KM Sumber Makmur diketahui berlayar dari Dermaga Rawasaban, Tangerang, dengan tujuan Kepulauan Seribu Utara. Kapal tersebut mengangkut 26 penumpang dan tiga awak, termasuk sang nakhoda. Namun, perjalanan mulus mereka terhenti di tengah laut. Gatot menjelaskan, kombinasi antara kondisi cuaca yang memburuk secara drastis dan dugaan kelebihan muatan menjadi pemicu utama kapal tidak mampu melanjutkan pelayaran. Situasi ini sangat membahayakan keselamatan seluruh individu di dalamnya.
Berkat kesigapan tim, seluruh penumpang berhasil dipindahkan ke KM Satria Biru dalam kondisi selamat dan tanpa cedera. Setelah evakuasi penumpang selesai, KM Sumber Makmur yang bermasalah kemudian ditarik menuju Pulau Panggang untuk pemeriksaan dan penanganan teknis lebih lanjut. Sekitar pukul 07.30 WIB, seluruh penumpang dan kapal yang ditarik tersebut telah tiba dengan aman di Pulau Panggang.
Gatot Sulaeman kembali menekankan pentingnya aspek keselamatan dalam pelayaran. "Keselamatan jiwa adalah prioritas utama.
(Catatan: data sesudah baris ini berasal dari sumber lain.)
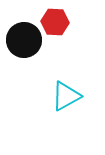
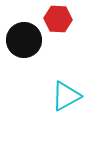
red hexagon: moved 3 px right, 3 px up
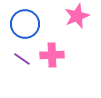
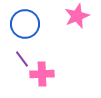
pink cross: moved 10 px left, 19 px down
purple line: rotated 18 degrees clockwise
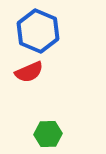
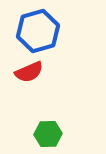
blue hexagon: rotated 21 degrees clockwise
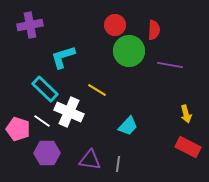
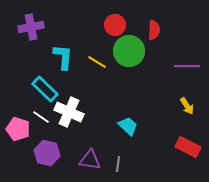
purple cross: moved 1 px right, 2 px down
cyan L-shape: rotated 112 degrees clockwise
purple line: moved 17 px right, 1 px down; rotated 10 degrees counterclockwise
yellow line: moved 28 px up
yellow arrow: moved 1 px right, 8 px up; rotated 18 degrees counterclockwise
white line: moved 1 px left, 4 px up
cyan trapezoid: rotated 90 degrees counterclockwise
purple hexagon: rotated 15 degrees clockwise
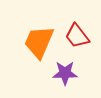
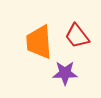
orange trapezoid: rotated 27 degrees counterclockwise
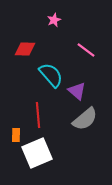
Kami mengimbau agar para nakhoda tidak memaksakan diri untuk berlayar jika muatan kapal sudah melampaui kapasitas yang ditentukan," tegasnya.
Di sisi lain, Sadam, nakhoda KM Sumber Makmur, menyampaikan apresiasi mendalamnya kepada petugas Sudin Gulkarmat atas respons cepat dan profesionalisme mereka dalam melakukan evakuasi. "Kecepatan tanggap petugas sangat membantu. Berkat mereka, seluruh penumpang dapat diselamatkan dengan aman," pungkas Sadam.